Em muitos outros momentos, André revela um comportamento barroco — ele está “cheio de sentimentos dúbios”: ora se sente possuído de raiva, quando diz, por exemplo, que “uma sanha de tinhoso me tomou de assalto quando dei pela falta dela”, ora se volta para a religiosidade, mesmo que diluída no pecado. Em determinado instante da sua conversa com Ana, vemos uma referência explícita ao citado estilo: “(…) dispensemos nós também o assentimento dos que não alcançam a geometria barroca do destino”.
Assim como é o descontrole do pai que ocasiona o final trágico da narrativa, as extravagâncias de André e Ana também acarretam os conflitos e a tensão que marcam toda a história deste livro. Da mesma forma que em Um copo de cólera, observamos o dualismo e a angústia — traços essenciais no Barroco — contribuindo para gerar o foco dramático em Lavoura arcaica.
A disposição ambígua do enredo destes livros, que oscilam entre o épico e o dramático, confirma a nossa hipótese do estilo neobarroco como condição intrínseca para o discurso teatralizante de Raduan Nassar. De fato, esta parece ser a preferência do escritor: uma obra enriquecida pelos extremos. Mesmo em sua opção de vida, pode-se perceber o comportamento neobarroco, como ressalta José Castello:
Resta-nos pensar, como leitores estupefatos, que Raduan quer mas não quer — e isso perturba. Há quem chegue a pensar que sua atitude não passa de um jogo, aliás bastante banal, para chamar a atenção; outros preferem achar que Raduan está só fazendo uma ironia, e que seu jogo de esconde-esconde nada mais é que uma figura de linguagem __ talvez um zeugma, forma em que o enunciado, uma vez excluído, na verdade permanece em cena, agora subentendido, e cada vazio (ou aparente negação) apenas o repete.
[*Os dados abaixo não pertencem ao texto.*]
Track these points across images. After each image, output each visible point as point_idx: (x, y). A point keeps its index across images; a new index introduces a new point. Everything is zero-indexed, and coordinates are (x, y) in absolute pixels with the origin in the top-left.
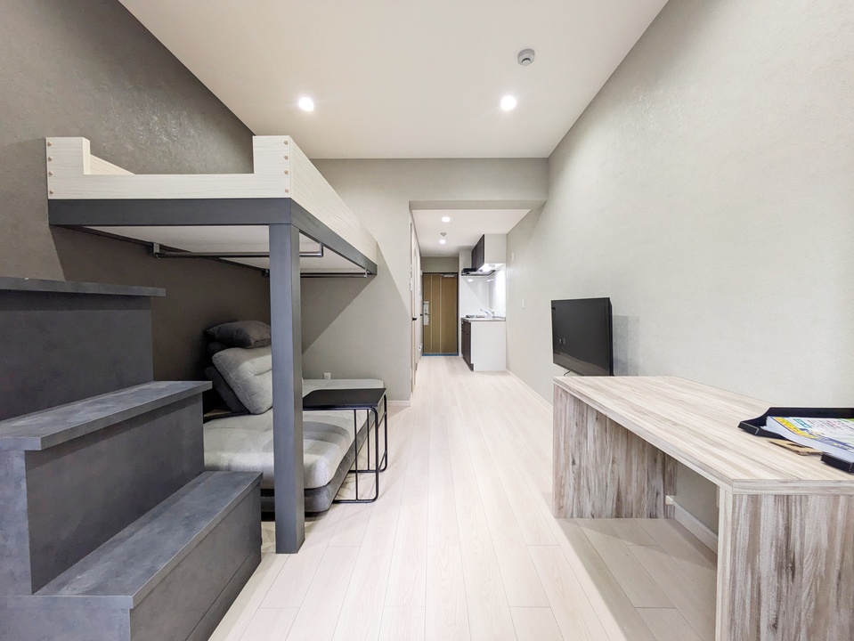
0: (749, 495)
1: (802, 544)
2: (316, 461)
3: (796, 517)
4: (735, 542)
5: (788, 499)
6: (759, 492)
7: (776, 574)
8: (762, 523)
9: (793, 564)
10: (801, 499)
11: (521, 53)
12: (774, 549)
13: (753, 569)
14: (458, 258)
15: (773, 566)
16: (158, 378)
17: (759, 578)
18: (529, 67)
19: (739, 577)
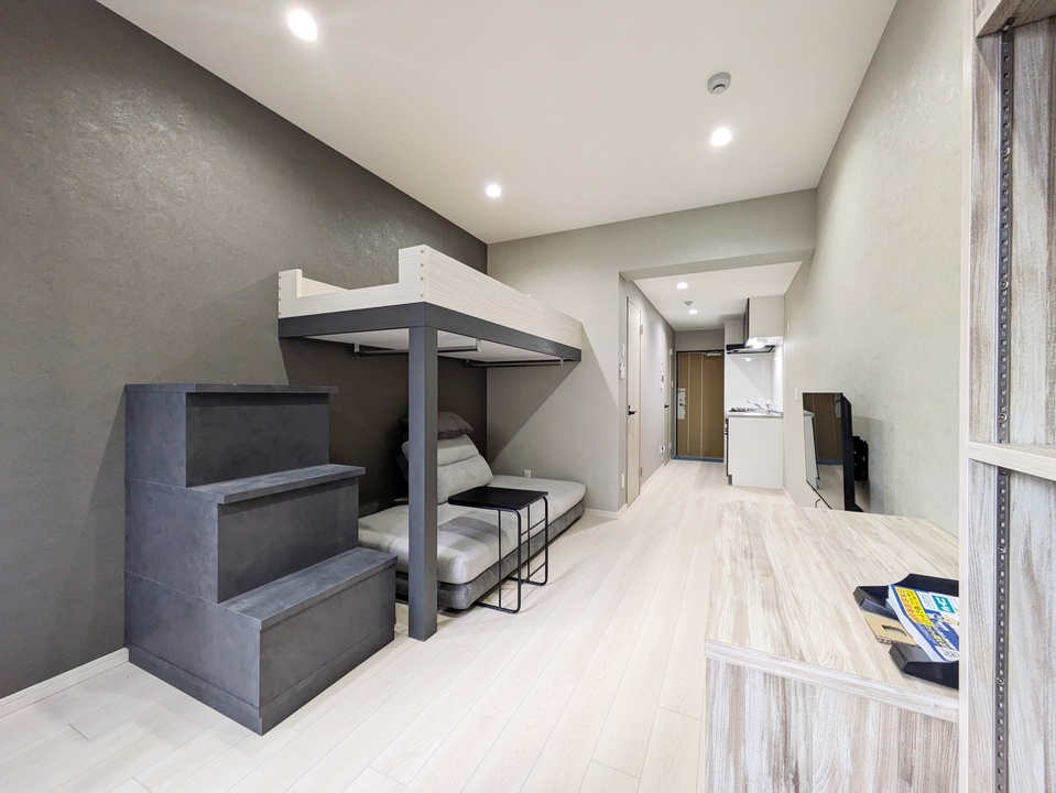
0: (728, 664)
1: (809, 752)
2: (456, 557)
3: (797, 711)
4: (711, 720)
5: (783, 683)
6: (741, 663)
7: (770, 780)
8: (747, 705)
9: (796, 774)
10: (804, 690)
11: (710, 81)
12: (765, 746)
13: (736, 763)
14: (724, 330)
15: (765, 769)
16: (332, 462)
17: (746, 779)
18: (724, 94)
19: (718, 765)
Affonso Romano de Sant’Anna também confirma o caráter ambíguo da figura conhecida como zeugma, uma das formas da elipse: “Na retórica, a elipse é falta, carência e ocultamento. Elipse: dupla inscrição: excesso e falta. Repetição e diferença. Antíteses”. Raduan Nassar, ao se ocultar para o mundo literário, ao mesmo tempo continua a ser expor, através da riqueza de sua obra.